Hans Küng, photo The Guardain

Le compositeur britannique britannique Jonathan Harvey vient de donner au Royal Festival Hall la première de sa symphonie « Weltethos », inspirée de l’œuvre du théologien Hans Küng.

 Hans Küng, 84 ans, est une figure marquante du Christianisme. Il y a une trentaine d’années, j’avais été passionné par sa christologie, imprégnée par la pensée de Hegel (Incarnation de Dieu, 1970, traduction française DDB 1973). Sa fondation Siftung Weltehos (fondation pour une éthique globale) milite en faveur d’un dialogue approfondi entre les religions, les religions monothéistes mais aussi le Confucianisme, le Bouddhisme et l’Hindouisme.

 Dans une interview donnée à Kate Connolly, du Guardian, il indique que la seule voie de réforme de l’Eglise Catholique est à partir de la base. Il appelle les chrétiens, y compris les prêtres, à se soulever et à cesser d’être serviles.

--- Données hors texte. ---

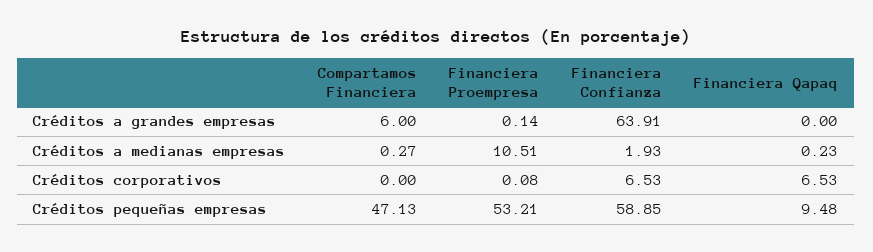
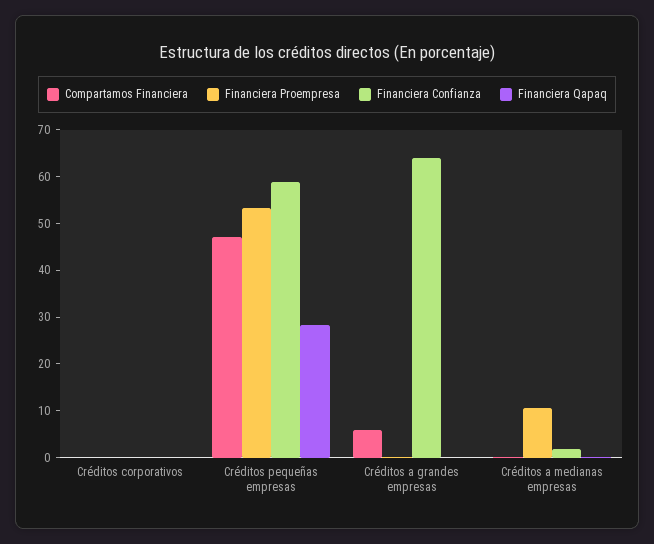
Financiera Confianza, Créditos corporativos: 6.53 -> 0
Financiera Qapaq, Créditos corporativos: 6.53 -> 0
Financiera Qapaq, Créditos pequeñas empresas: 9.48 -> 28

 Sa relation avec l’actuel pape, Ratzinger, est compliquée. Ils étaient ensemble étudiants à Tübingen. L’austère Ratzinger roulait à bicyclette, le flamboyant Küng en Alfa Romeo Giulietta. Après le soulèvement de 1968, l’un évolua vers des positions de plus en plus conservatrices. L’autre devint le porte-parole d’un prophétisme chrétien dont on peut craindre qu’il devienne de plus en plus inaudible… sauf s’il se vêt des atours d’une symphonie !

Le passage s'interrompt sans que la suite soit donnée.